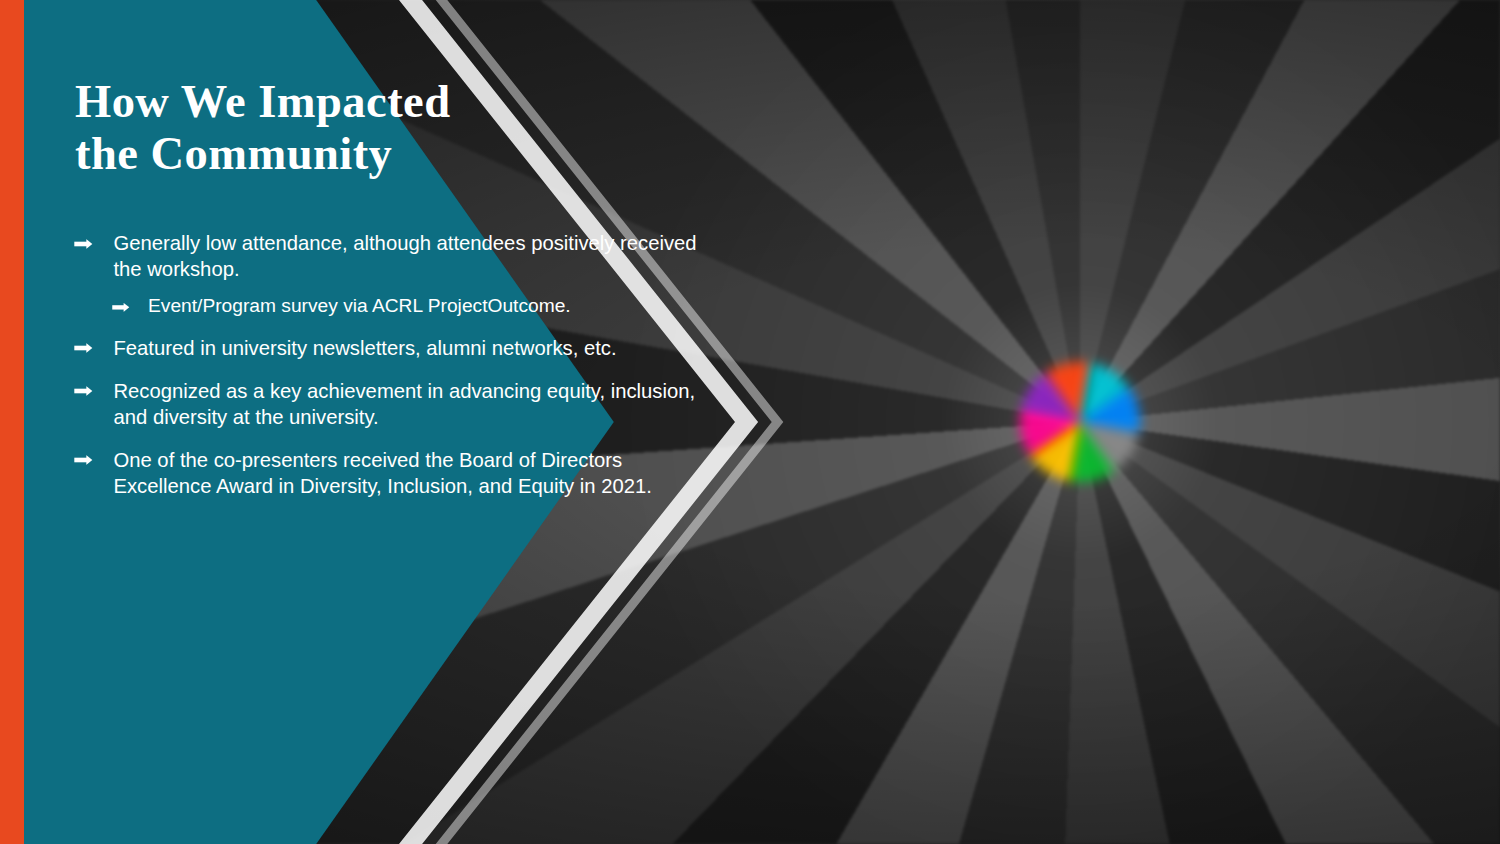How We Impacted
the Community
Generally low attendance, although attendees positively received the workshop.
Event/Program survey via ACRL ProjectOutcome.
Featured in university newsletters, alumni networks, etc.
Recognized as a key achievement in advancing equity, inclusion, and diversity at the university.
One of the co-presenters received the Board of Directors Excellence Award in Diversity, Inclusion, and Equity in 2021.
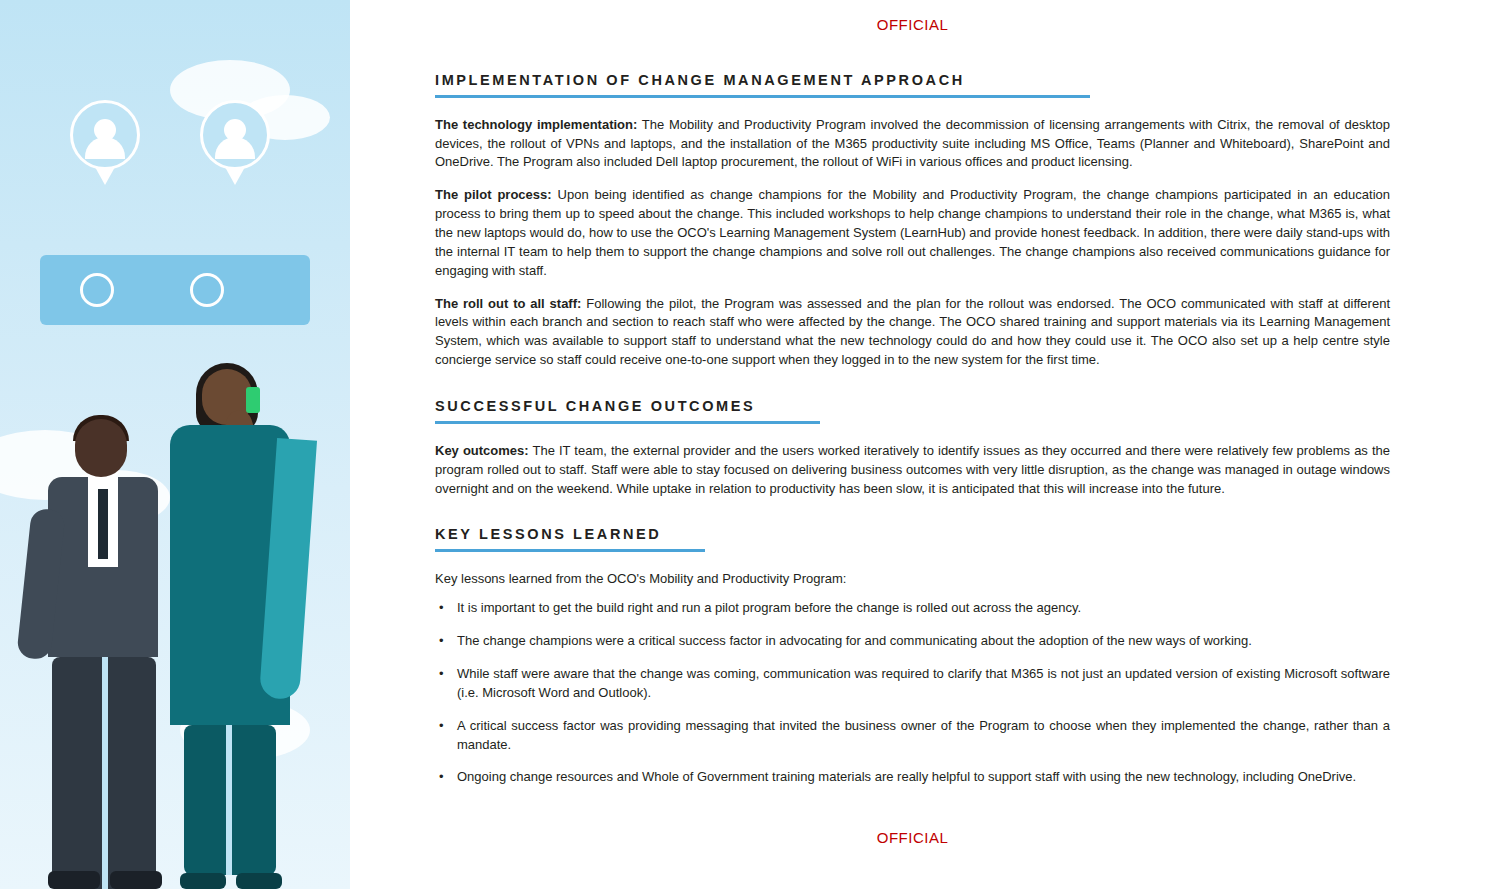OFFICIAL
Implementation of change management approach
The technology implementation: The Mobility and Productivity Program involved the decommission of licensing arrangements with Citrix, the removal of desktop devices, the rollout of VPNs and laptops, and the installation of the M365 productivity suite including MS Office, Teams (Planner and Whiteboard), SharePoint and OneDrive. The Program also included Dell laptop procurement, the rollout of WiFi in various offices and product licensing.
The pilot process: Upon being identified as change champions for the Mobility and Productivity Program, the change champions participated in an education process to bring them up to speed about the change. This included workshops to help change champions to understand their role in the change, what M365 is, what the new laptops would do, how to use the OCO's Learning Management System (LearnHub) and provide honest feedback. In addition, there were daily stand-ups with the internal IT team to help them to support the change champions and solve roll out challenges. The change champions also received communications guidance for engaging with staff.
The roll out to all staff: Following the pilot, the Program was assessed and the plan for the rollout was endorsed. The OCO communicated with staff at different levels within each branch and section to reach staff who were affected by the change. The OCO shared training and support materials via its Learning Management System, which was available to support staff to understand what the new technology could do and how they could use it. The OCO also set up a help centre style concierge service so staff could receive one-to-one support when they logged in to the new system for the first time.
Successful change outcomes
Key outcomes: The IT team, the external provider and the users worked iteratively to identify issues as they occurred and there were relatively few problems as the program rolled out to staff. Staff were able to stay focused on delivering business outcomes with very little disruption, as the change was managed in outage windows overnight and on the weekend. While uptake in relation to productivity has been slow, it is anticipated that this will increase into the future.
Key lessons learned
Key lessons learned from the OCO's Mobility and Productivity Program:
It is important to get the build right and run a pilot program before the change is rolled out across the agency.
The change champions were a critical success factor in advocating for and communicating about the adoption of the new ways of working.
While staff were aware that the change was coming, communication was required to clarify that M365 is not just an updated version of existing Microsoft software (i.e. Microsoft Word and Outlook).
A critical success factor was providing messaging that invited the business owner of the Program to choose when they implemented the change, rather than a mandate.
Ongoing change resources and Whole of Government training materials are really helpful to support staff with using the new technology, including OneDrive.
OFFICIAL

**WHAT IS EXPECTED**: Images are to be left out; everything else in the material must be written out exactly.

**ANSWER SECTION**:
How We Impacted
the Community
Generally low attendance, although attendees positively received the workshop.
Event/Program survey via ACRL ProjectOutcome.
Featured in university newsletters, alumni networks, etc.
Recognized as a key achievement in advancing equity, inclusion, and diversity at the university.
One of the co-presenters received the Board of Directors Excellence Award in Diversity, Inclusion, and Equity in 2021.
OFFICIAL
Implementation of change management approach
The technology implementation: The Mobility and Productivity Program involved the decommission of licensing arrangements with Citrix, the removal of desktop devices, the rollout of VPNs and laptops, and the installation of the M365 productivity suite including MS Office, Teams (Planner and Whiteboard), SharePoint and OneDrive. The Program also included Dell laptop procurement, the rollout of WiFi in various offices and product licensing.
The pilot process: Upon being identified as change champions for the Mobility and Productivity Program, the change champions participated in an education process to bring them up to speed about the change. This included workshops to help change champions to understand their role in the change, what M365 is, what the new laptops would do, how to use the OCO's Learning Management System (LearnHub) and provide honest feedback. In addition, there were daily stand-ups with the internal IT team to help them to support the change champions and solve roll out challenges. The change champions also received communications guidance for engaging with staff.
The roll out to all staff: Following the pilot, the Program was assessed and the plan for the rollout was endorsed. The OCO communicated with staff at different levels within each branch and section to reach staff who were affected by the change. The OCO shared training and support materials via its Learning Management System, which was available to support staff to understand what the new technology could do and how they could use it. The OCO also set up a help centre style concierge service so staff could receive one-to-one support when they logged in to the new system for the first time.
Successful change outcomes
Key outcomes: The IT team, the external provider and the users worked iteratively to identify issues as they occurred and there were relatively few problems as the program rolled out to staff. Staff were able to stay focused on delivering business outcomes with very little disruption, as the change was managed in outage windows overnight and on the weekend. While uptake in relation to productivity has been slow, it is anticipated that this will increase into the future.
Key lessons learned
Key lessons learned from the OCO's Mobility and Productivity Program:
It is important to get the build right and run a pilot program before the change is rolled out across the agency.
The change champions were a critical success factor in advocating for and communicating about the adoption of the new ways of working.
While staff were aware that the change was coming, communication was required to clarify that M365 is not just an updated version of existing Microsoft software (i.e. Microsoft Word and Outlook).
A critical success factor was providing messaging that invited the business owner of the Program to choose when they implemented the change, rather than a mandate.
Ongoing change resources and Whole of Government training materials are really helpful to support staff with using the new technology, including OneDrive.
OFFICIAL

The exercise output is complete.